Exercise brief: Tell how many lines of the data include the word "start". Nothing but the number belongs in the answer.
Record extracts below:
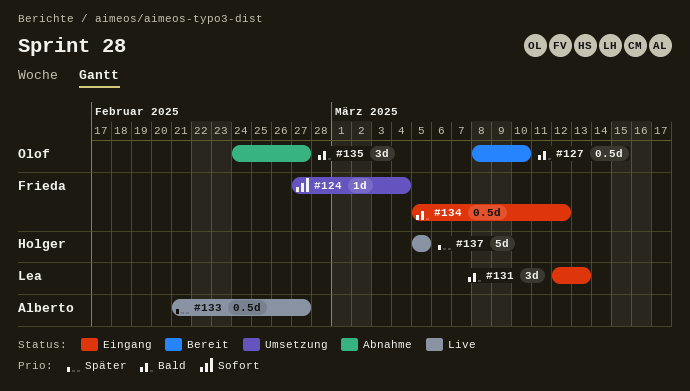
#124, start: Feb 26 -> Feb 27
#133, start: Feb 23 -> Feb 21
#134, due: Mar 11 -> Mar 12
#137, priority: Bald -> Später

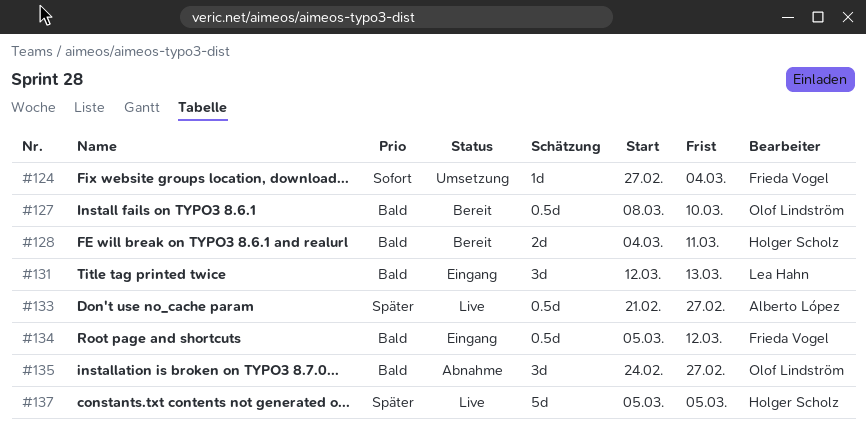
#128: none -> present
End of Record extracts.
Written answer: 2